**Work instructions:**
Which lines in the records below contain the word "elbow"? Pick out each one and copy it in full.

**Records to use:**
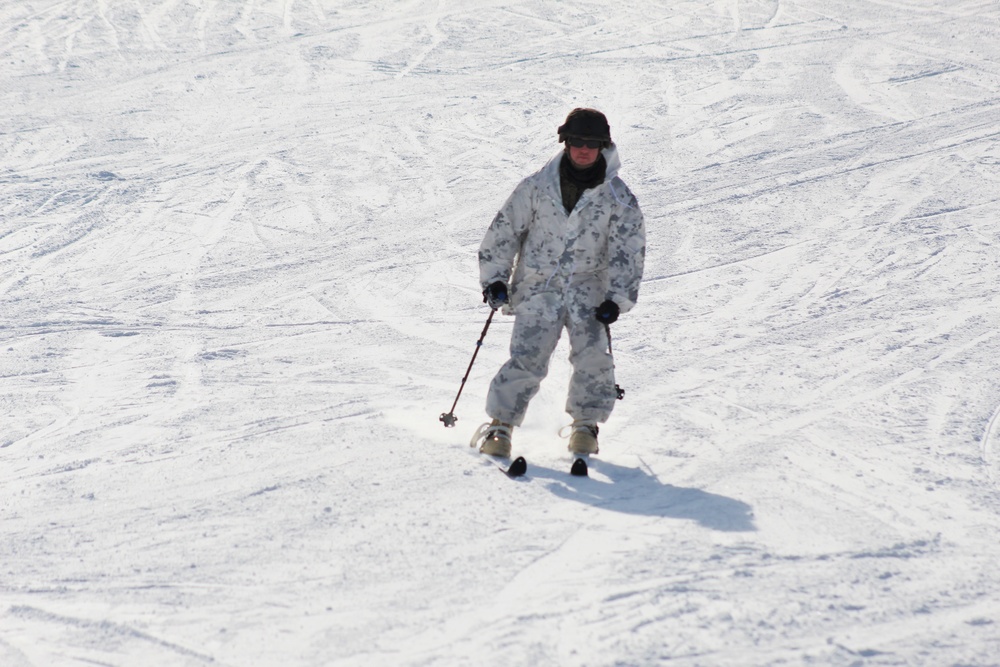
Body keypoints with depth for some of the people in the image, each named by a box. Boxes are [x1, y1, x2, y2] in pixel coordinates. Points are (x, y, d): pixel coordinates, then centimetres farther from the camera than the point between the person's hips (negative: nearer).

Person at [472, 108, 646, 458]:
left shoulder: (618, 197, -1)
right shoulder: (538, 186, -1)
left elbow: (629, 251, 0)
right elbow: (505, 230, 7)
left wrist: (617, 298, -9)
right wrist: (494, 278, 3)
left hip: (588, 289, 1)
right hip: (538, 286, -1)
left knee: (593, 357, -16)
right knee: (527, 360, -13)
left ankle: (585, 424, 6)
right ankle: (500, 424, 3)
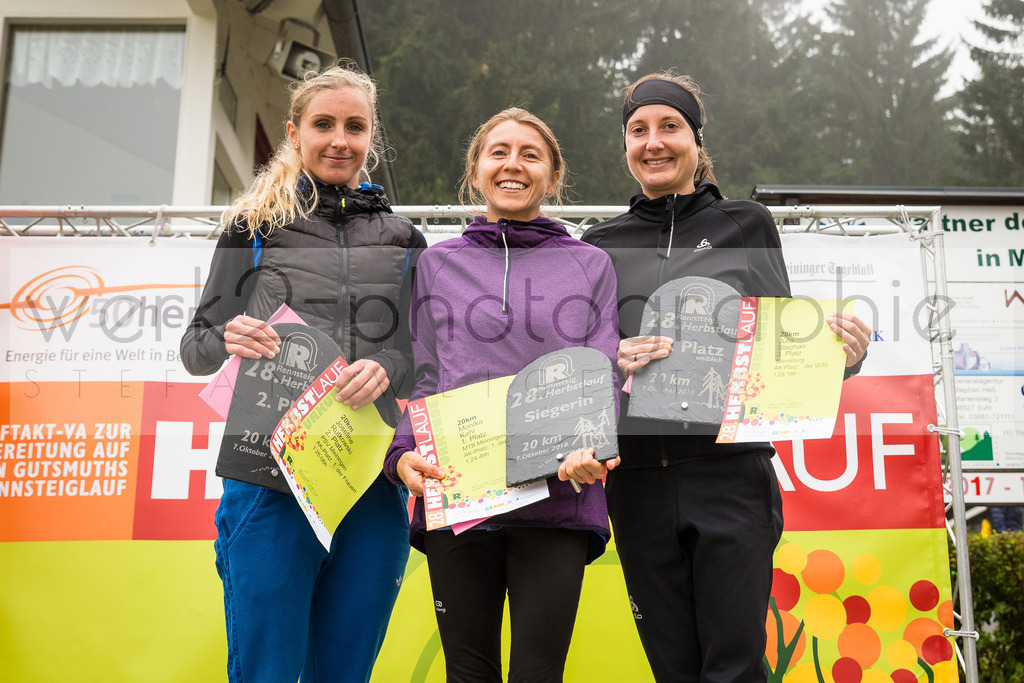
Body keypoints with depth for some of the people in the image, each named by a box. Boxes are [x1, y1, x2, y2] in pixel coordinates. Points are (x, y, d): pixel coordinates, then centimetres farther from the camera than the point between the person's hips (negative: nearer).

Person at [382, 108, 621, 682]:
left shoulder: (591, 265, 13)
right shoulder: (438, 263, 16)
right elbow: (423, 379, 12)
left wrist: (591, 450, -14)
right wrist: (404, 454, -7)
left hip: (558, 499, -1)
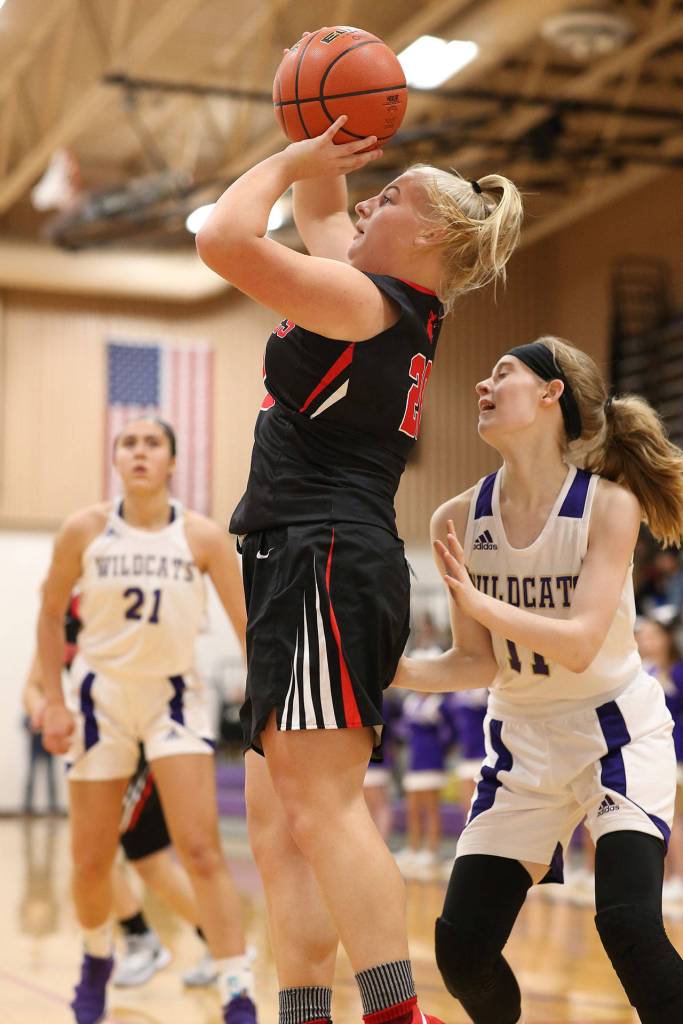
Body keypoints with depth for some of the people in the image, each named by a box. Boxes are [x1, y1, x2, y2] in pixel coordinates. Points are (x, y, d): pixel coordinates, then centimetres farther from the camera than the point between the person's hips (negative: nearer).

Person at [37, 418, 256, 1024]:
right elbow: (52, 615, 5)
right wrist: (54, 701, 0)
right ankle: (97, 957, 39)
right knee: (91, 860, 8)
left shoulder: (202, 537, -10)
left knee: (202, 849, -13)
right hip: (101, 694, 1)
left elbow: (248, 626, -6)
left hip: (174, 695, -1)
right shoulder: (84, 530, -8)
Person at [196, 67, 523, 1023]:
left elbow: (226, 240, -19)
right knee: (279, 819, 8)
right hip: (311, 563, 10)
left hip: (324, 558, -10)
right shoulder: (404, 305, 17)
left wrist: (292, 157, -4)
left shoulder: (365, 300, -10)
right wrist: (317, 152, 18)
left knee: (323, 807, -17)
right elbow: (320, 212, 33)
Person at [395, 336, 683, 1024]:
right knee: (461, 946, -3)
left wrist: (476, 599, -36)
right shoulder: (460, 520, -7)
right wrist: (386, 670, -15)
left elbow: (580, 646, -27)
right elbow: (477, 661, 0)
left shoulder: (609, 503, -17)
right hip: (521, 741, 4)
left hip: (617, 734, -4)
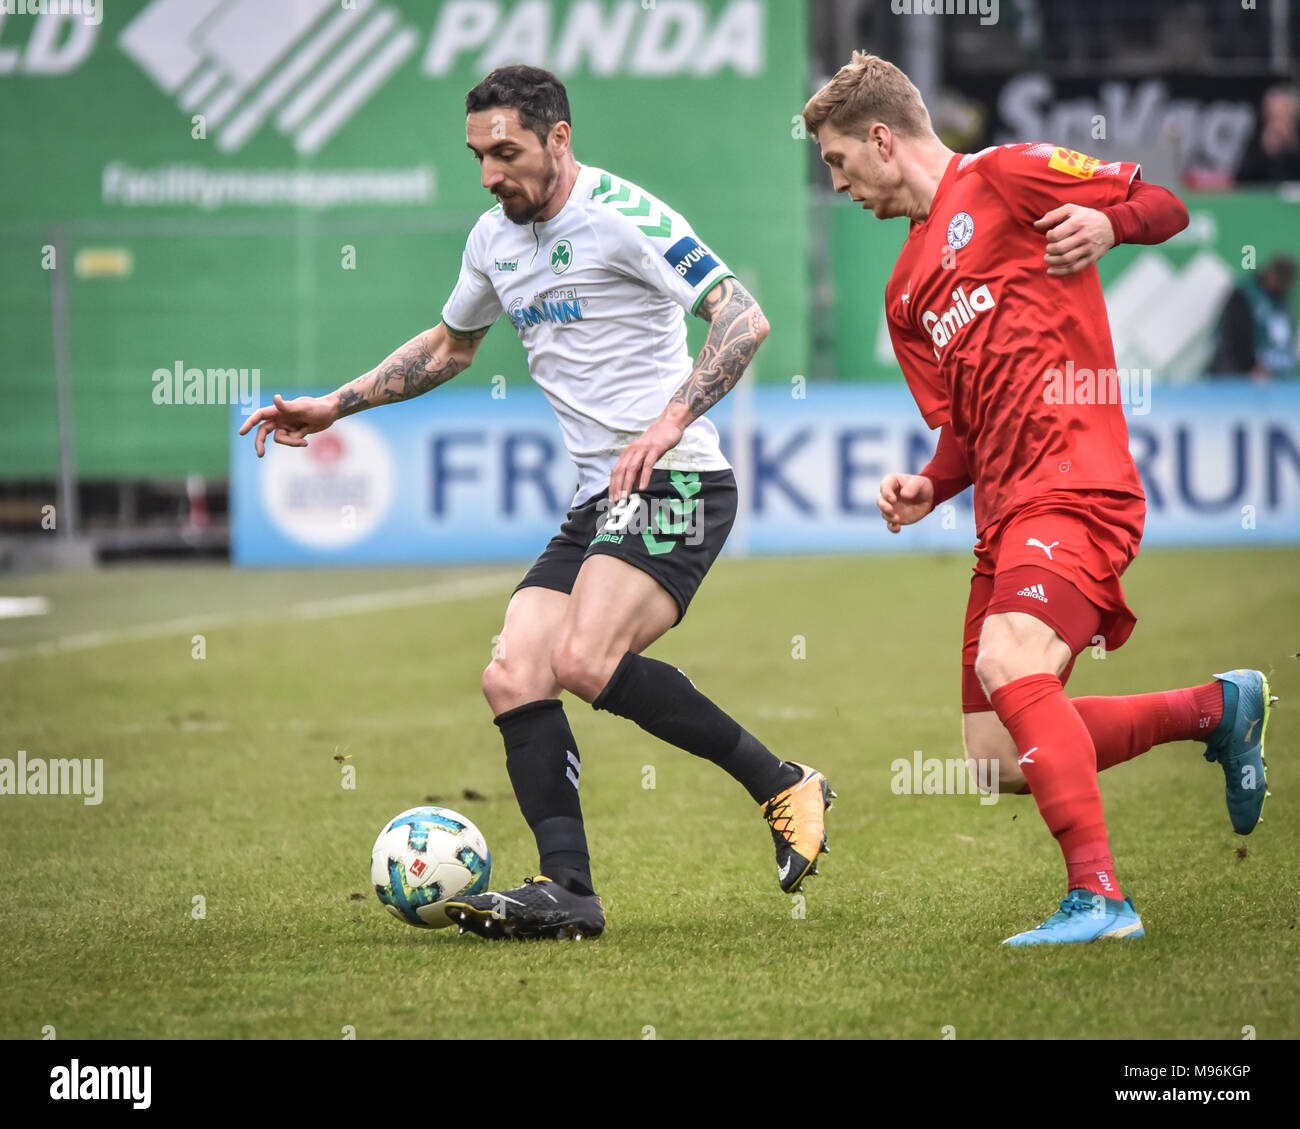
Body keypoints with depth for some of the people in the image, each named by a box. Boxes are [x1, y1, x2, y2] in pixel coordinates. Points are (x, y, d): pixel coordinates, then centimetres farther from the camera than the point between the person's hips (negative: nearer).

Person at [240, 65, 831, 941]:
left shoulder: (622, 215, -11)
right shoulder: (494, 240, 15)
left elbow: (744, 318, -18)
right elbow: (449, 347, 34)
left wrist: (672, 421, -28)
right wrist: (333, 407, 29)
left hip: (673, 486, -9)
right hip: (598, 503, 9)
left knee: (587, 661, -26)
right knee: (513, 679, -7)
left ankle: (784, 786, -12)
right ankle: (569, 892, -10)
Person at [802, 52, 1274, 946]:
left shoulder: (1006, 176, 1)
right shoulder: (907, 293, 23)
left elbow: (1168, 205, 1)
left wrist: (1106, 222, -19)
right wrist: (930, 488, 2)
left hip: (1076, 483, -9)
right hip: (1005, 508, 9)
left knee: (1010, 663, -31)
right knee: (1000, 760, 3)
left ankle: (1099, 898, -31)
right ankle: (1218, 710, 19)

**Finished exercise:**
left elbow: (629, 251, 0)
right elbow: (505, 230, 7)
right elbow: (423, 379, 12)
right elbow: (52, 615, 5)
left elbow: (248, 626, -6)
left elbow: (226, 240, -19)
right elbow: (320, 212, 33)
left elbow: (580, 646, -27)
right elbow: (477, 661, 0)
left elbow: (744, 318, -18)
right elbow: (449, 347, 34)
left elbow: (1168, 205, 1)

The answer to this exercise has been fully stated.